Why This, Why Now?
Going to college for theatre, the most frustrating phrase that I hear on a daily basis is “why this play, why now?” It’s asked whenever you write a script, or whenever a student-run theatre company considers a new production. The idea is that you could not only have to justify a script’s aesthetic quality, you also need a reason why it fits into the current zeitgeist. It has to advocate for some issue, or draw attention to someone who deserves it, or generally comment on the way we live.
I’ve written before about my issues with this argument. How I think that a world where every piece of art was topical would be exhausting. How art is supposed to stand the test of time, and how tying writing to a current moment robs it of that. And how, if your script only works against a specific societal backdrop, it probably isn’t that good.
However, I might have to eat my words. There’s a new movie out that I find incredibly impressive because of the way it comments about the way we live in 2019. The catch? It’s about the pointlessness of attempting to solve problems with movies.

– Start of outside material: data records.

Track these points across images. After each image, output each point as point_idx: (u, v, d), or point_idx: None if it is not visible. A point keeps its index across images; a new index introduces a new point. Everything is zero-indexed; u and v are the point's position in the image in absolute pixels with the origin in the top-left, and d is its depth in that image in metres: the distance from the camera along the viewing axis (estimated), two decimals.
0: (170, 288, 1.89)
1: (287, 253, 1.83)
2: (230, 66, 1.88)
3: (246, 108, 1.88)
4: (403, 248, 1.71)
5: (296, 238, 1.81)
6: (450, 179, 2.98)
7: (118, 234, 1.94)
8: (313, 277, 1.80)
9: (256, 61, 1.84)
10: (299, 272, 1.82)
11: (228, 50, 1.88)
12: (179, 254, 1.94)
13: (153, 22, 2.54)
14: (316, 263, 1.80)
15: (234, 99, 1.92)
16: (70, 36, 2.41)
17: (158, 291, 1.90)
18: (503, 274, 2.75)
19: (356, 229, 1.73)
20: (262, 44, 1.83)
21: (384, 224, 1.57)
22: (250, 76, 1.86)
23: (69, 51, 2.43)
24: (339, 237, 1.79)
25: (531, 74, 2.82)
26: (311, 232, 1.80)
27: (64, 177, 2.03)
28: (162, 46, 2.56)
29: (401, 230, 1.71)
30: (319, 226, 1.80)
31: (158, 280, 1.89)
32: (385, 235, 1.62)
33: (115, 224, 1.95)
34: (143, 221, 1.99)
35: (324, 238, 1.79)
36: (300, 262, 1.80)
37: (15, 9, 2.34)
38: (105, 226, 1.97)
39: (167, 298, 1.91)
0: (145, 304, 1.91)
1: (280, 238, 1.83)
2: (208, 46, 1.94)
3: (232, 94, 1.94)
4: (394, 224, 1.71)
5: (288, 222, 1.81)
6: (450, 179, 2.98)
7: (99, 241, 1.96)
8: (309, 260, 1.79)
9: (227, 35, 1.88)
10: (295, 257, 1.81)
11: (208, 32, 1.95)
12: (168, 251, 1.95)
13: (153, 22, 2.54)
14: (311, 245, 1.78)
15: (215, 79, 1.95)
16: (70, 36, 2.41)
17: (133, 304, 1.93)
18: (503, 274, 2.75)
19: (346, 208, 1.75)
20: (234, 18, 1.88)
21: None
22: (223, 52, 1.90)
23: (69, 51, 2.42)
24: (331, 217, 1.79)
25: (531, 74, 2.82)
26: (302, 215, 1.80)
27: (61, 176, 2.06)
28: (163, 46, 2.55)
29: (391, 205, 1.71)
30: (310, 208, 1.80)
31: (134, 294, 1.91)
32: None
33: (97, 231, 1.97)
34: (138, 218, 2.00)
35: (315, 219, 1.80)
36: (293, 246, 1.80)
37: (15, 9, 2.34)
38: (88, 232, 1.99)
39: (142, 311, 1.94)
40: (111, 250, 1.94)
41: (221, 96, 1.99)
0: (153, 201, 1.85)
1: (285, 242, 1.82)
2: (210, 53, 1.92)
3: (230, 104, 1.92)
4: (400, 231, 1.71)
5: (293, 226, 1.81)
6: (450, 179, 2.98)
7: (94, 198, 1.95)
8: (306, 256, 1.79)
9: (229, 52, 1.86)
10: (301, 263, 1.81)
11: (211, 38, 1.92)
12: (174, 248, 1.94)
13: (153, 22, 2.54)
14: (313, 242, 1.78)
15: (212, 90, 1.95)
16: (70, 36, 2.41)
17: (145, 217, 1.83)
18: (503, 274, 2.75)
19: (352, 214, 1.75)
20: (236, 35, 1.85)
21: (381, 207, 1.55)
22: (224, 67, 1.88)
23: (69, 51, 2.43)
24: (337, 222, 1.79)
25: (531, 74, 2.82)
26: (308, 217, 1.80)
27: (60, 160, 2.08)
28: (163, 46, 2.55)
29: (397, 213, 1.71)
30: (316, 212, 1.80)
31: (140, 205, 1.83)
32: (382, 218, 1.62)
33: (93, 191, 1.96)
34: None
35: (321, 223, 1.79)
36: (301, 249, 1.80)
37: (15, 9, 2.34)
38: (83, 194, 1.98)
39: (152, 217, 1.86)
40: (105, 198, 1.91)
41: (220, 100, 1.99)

Tel Aviv on Fire is a new comedy about the conflict between Israel and Palestine. It’s about a fictional soap opera that is enjoyed by people on both sides of the West Bank. When the creators realize this, they try to start using the show to comment on the issue, only to realize that a nuanced television depiction of the problem is impossible. A film that show’s everyone’s point of view will end up making everyone mad. The movie is a light, breezy comedy, but the message is cutting. The filmmakers are arguing that the only way to make a topical film is to be lazily one-sided, so we may as well not try.
It’s brilliant, because the fictional TV-show-within-the-movie starts out as a triumphant success. It’s a low-end spy thriller, sure. But just making something that can appeal to everyone, including sworn enemies, is a success in and of itself. For some reason, though, we live in a world where such a thing is frowned upon. To be truly respected, you’re better off badly commenting on an issue than doing a good job of making something apolitical.
I’m the first to admit my biases. Just based on my own writing style, I’ll never be a fan of movies that attempt to make a point about specific political issues. But if people keep making films like Tel Aviv on Fire, I might eventually come around.